Required action:
Start at the first line below and write out everything verbatim except the pictures.

Given data:
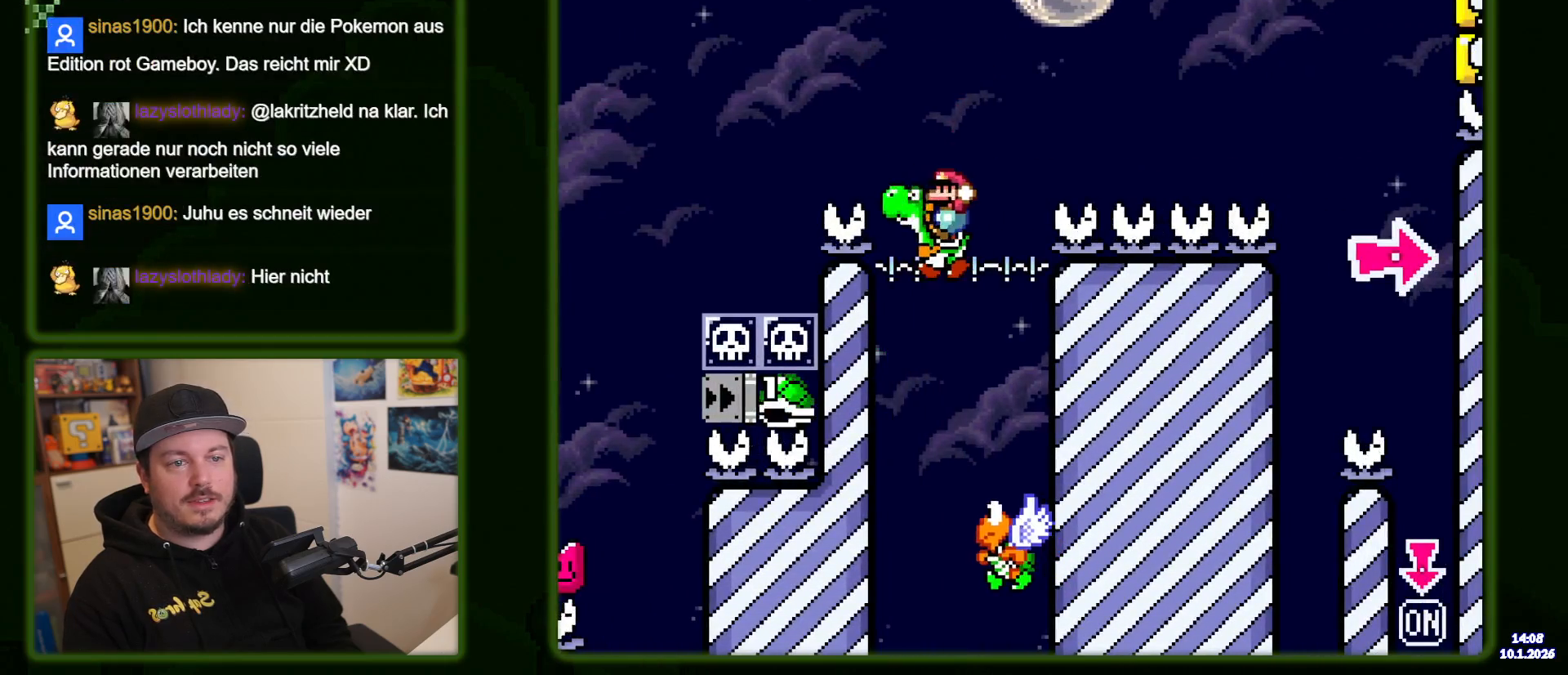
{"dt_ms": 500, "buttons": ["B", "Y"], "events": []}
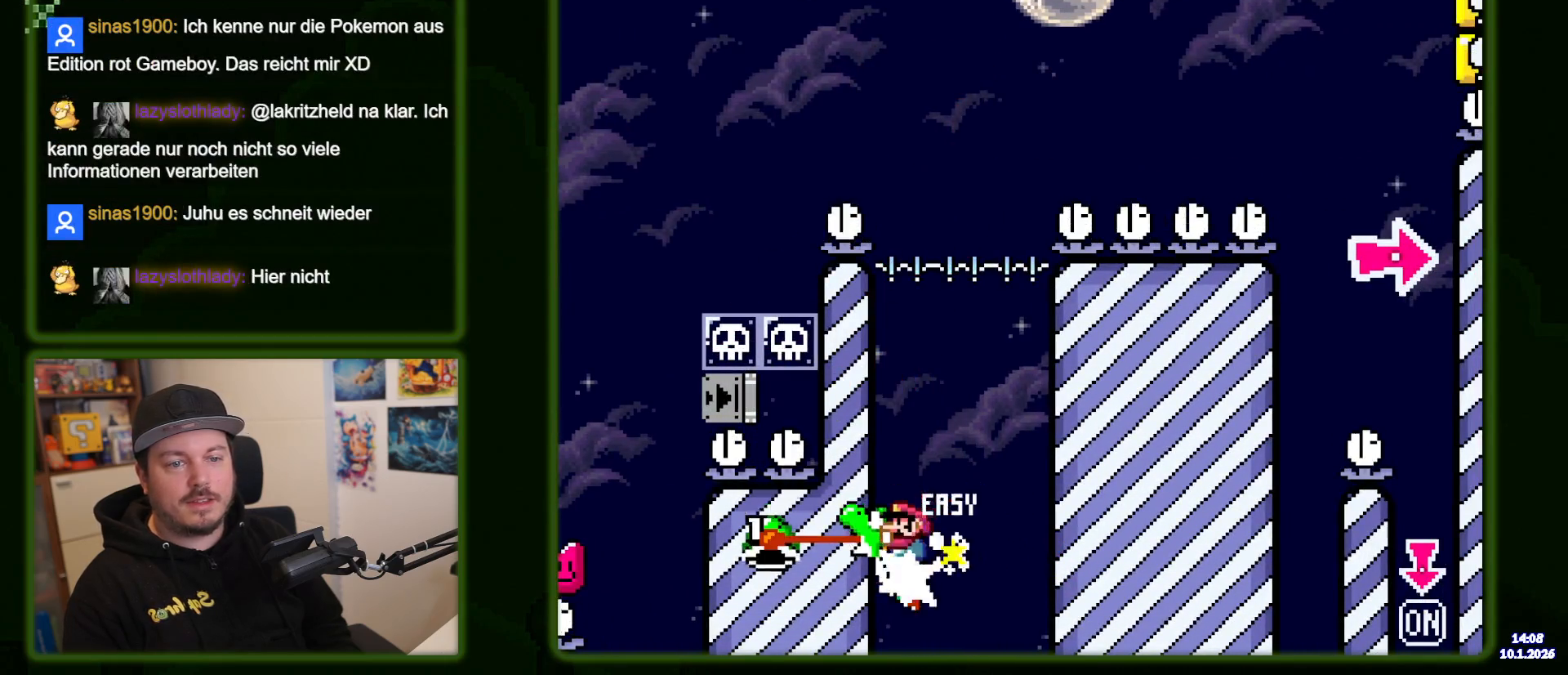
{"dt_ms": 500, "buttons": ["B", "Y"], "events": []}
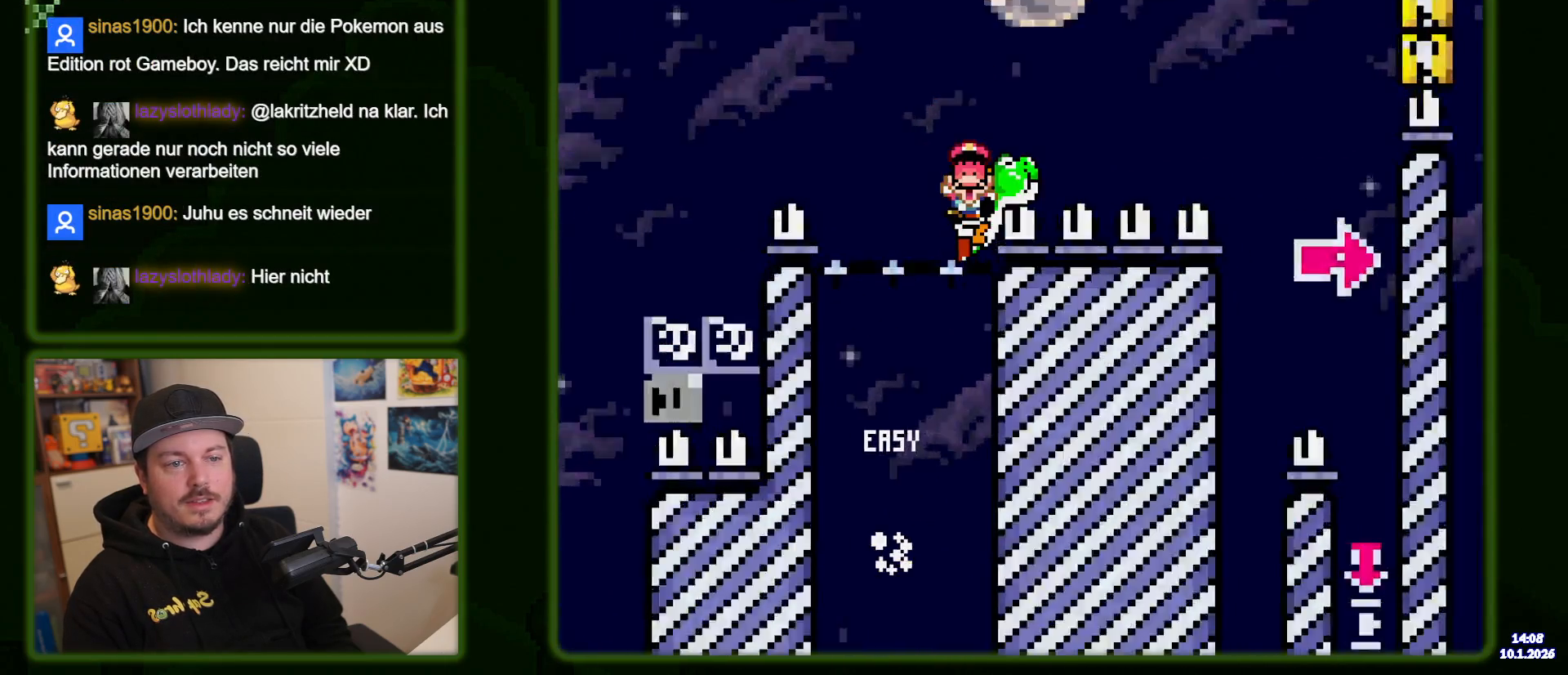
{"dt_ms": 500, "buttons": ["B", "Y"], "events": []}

Exercise solution:
{"dt_ms": 500, "buttons": ["B", "Y"], "events": []}
{"dt_ms": 500, "buttons": ["B", "Y"], "events": []}
{"dt_ms": 500, "buttons": ["B", "Y"], "events": []}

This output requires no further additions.